Of course, anything this challenging is going to have its ups and downs, and putting the heater together was no exception. That's what they look like in the store, and that's more or less what I expected to see when it was delivered. I thought all I would have to do is hook up the gas bottle to the hose. I was a little taken aback when the delivery man just left a large cardboard box.

But it seemed to me that the assembly would have to be pretty straightforward or there would be huge warnings all over the box saying Do Not Do This Yourself. How hard could it be when the directions even have pictures?  So, with LK actually not even bothering to pay attention to what I was about to do, I started to assemble the heater.

I was glad early on that she had chosen to ignore whatever I was doing. Because I think it would have concerned her to see me undoing everything I had already done and starting over again. It was not really my fault. The directions said to remove the lid from the base, so I undid all the bolts holding it in place only to notice - once the whole base was in pieces - that there was in fact a small lid on the other side of the base. 

Technically I believe I could make a case that what I was removing was also the lid of the base (the BIG lid, to be precise), and I blame the directions for being unnecessarily vague and not even bothering to show a picture of the little lid on the other side of the base. I am not sure LK would have agreed, and I'm pretty sure she might have started having second thoughts about this newfound freedom she had granted me.

From that stumbling start, though, everything went swimmingly. Well, for me.
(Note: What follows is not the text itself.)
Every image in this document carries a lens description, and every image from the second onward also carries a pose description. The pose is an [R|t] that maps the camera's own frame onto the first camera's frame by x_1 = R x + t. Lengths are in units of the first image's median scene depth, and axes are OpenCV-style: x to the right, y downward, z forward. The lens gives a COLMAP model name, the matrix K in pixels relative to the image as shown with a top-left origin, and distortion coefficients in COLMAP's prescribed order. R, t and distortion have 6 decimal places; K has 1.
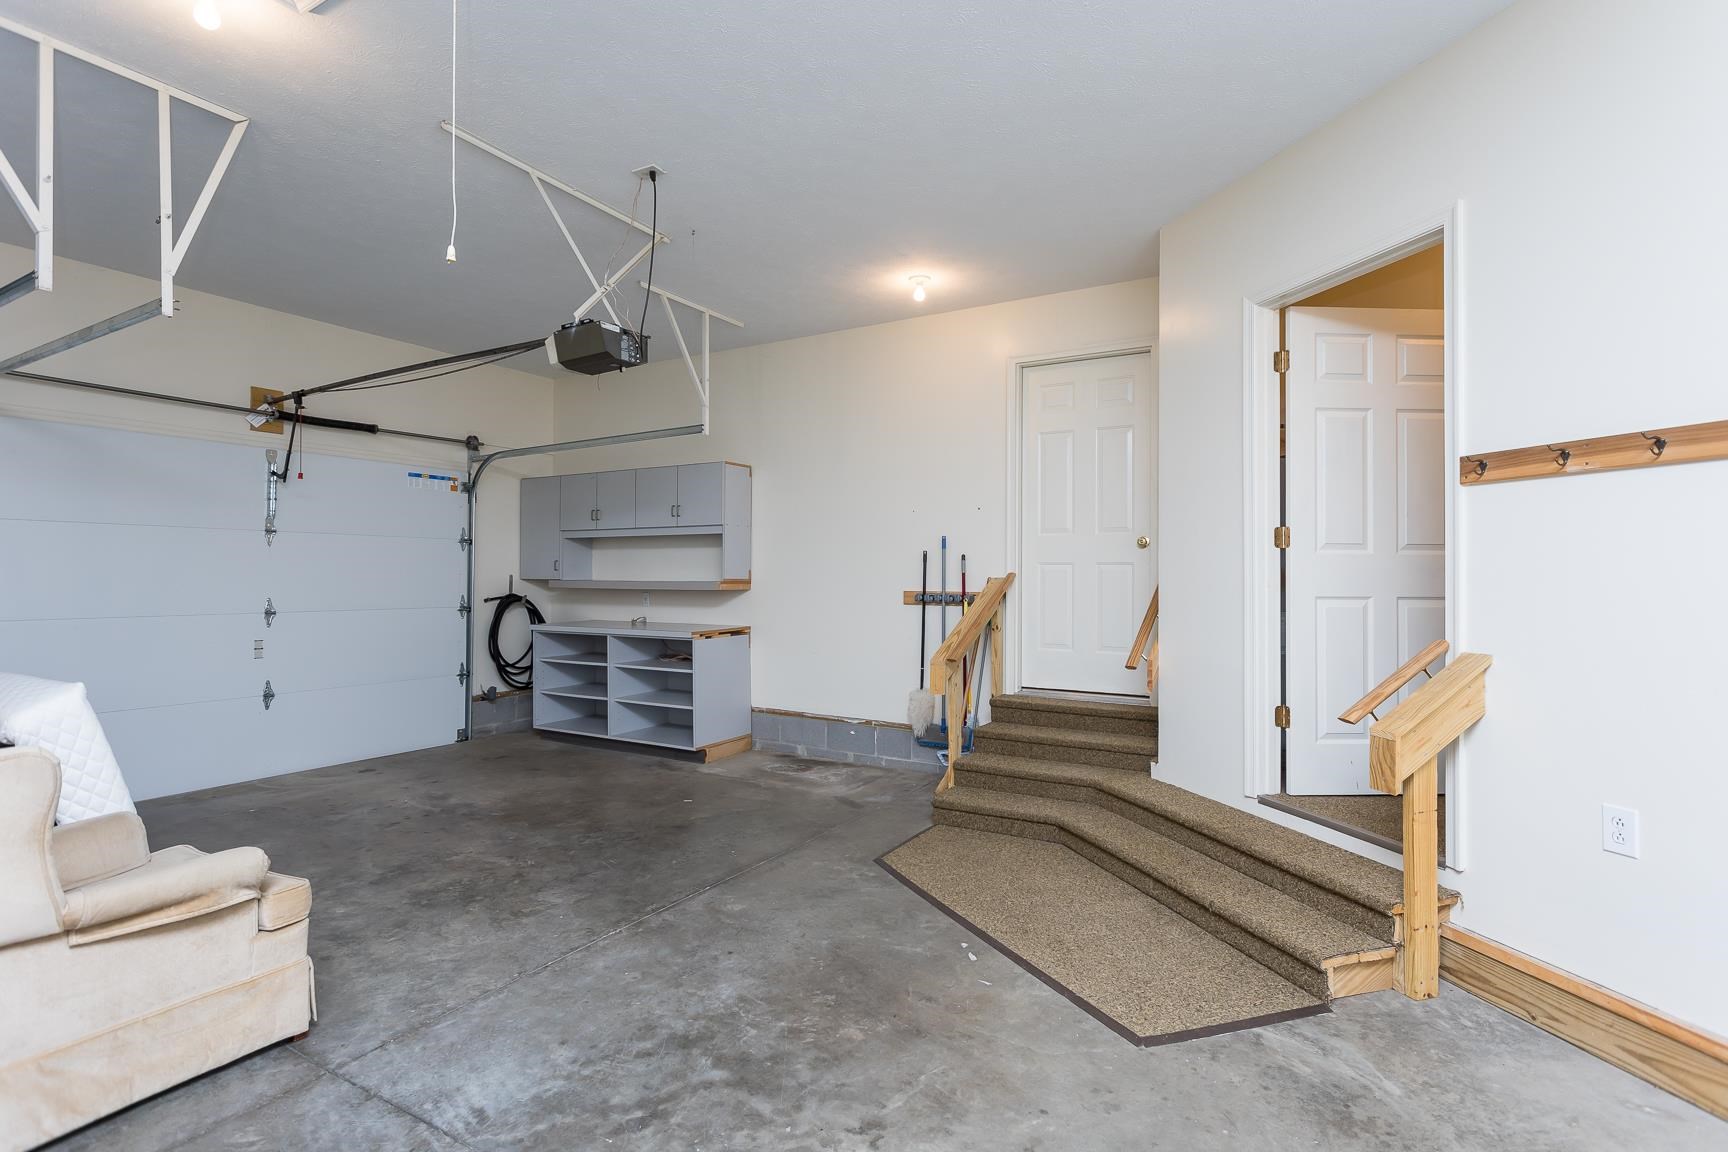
lens RADIAL K [[822.7, 0, 864.2], [0, 822.7, 571.0], [0, 0, 1]] dist [0.001376, 0.002373]
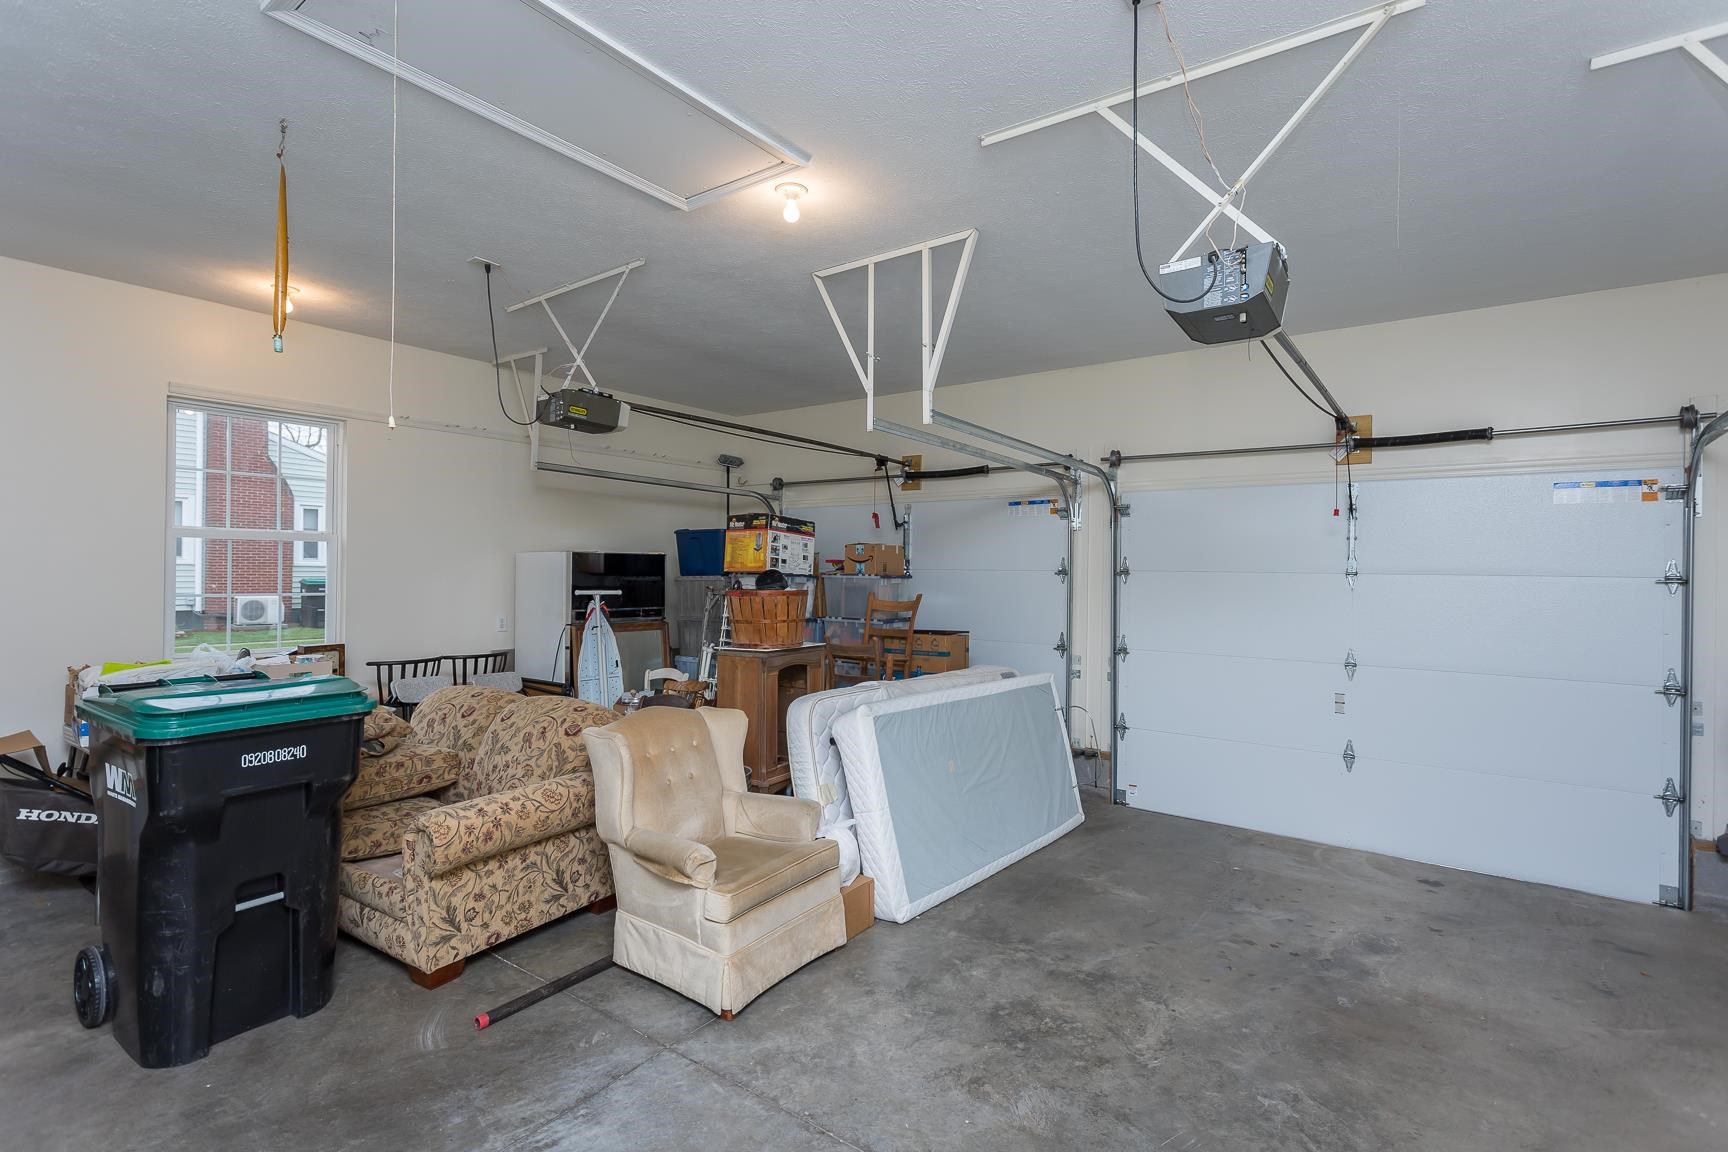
lens RADIAL K [[822.7, 0, 877.9], [0, 822.7, 571.3], [0, 0, 1]] dist [0.001376, 0.002373]
pose [[-0.098923, -0.002429, -0.995092, 0.317604], [-0.008237, 0.999965, -0.001622, -0.064390], [0.995061, 0.008036, -0.098939, 0.812172]]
The posts eventually lined up and could be screwed in place, the column fit so well you would think I knew what I was doing and the hose went through the column all right (although I still cannot figure out why they said to push it UP through the column, when it was much easier to drop it DOWN).

I even followed protocol and did the soapy water test on the gas connections to make sure they were tight. The directions had even warned not to use a match to test if there was a gas leak. They must get some real morons putting these things together!

I brought it all out to the deck to put the final bits together and give it a test run. And that's when it hit me. If I had made any serious errors, this tall silvery heater might end up being little more than a glistening rocket flying over Blackmans Bay. Or, I suppose in a worse case scenario, it might just explode and burn the house down.

So I sat down and went over all the directions one more time. Trying to make sure that we got heat but no fire. LK saw me and thought it was so cute that she took this picture.

I don't know if she would have thought it was all that cute if she'd known that I was actually taking comfort in the safety feature that shuts off the fuel supply if the heater falls over. Because a lot of things I assemble do seem to fall over.

Anyhow, no dramas. It worked. Nothing blew up.

In fact I believe I learned so much that I am seriously thinking of writing an essay for videojug.com on how to assemble a gas patio heater. I am sure there are knowledge-hungry people who need an expert to help them.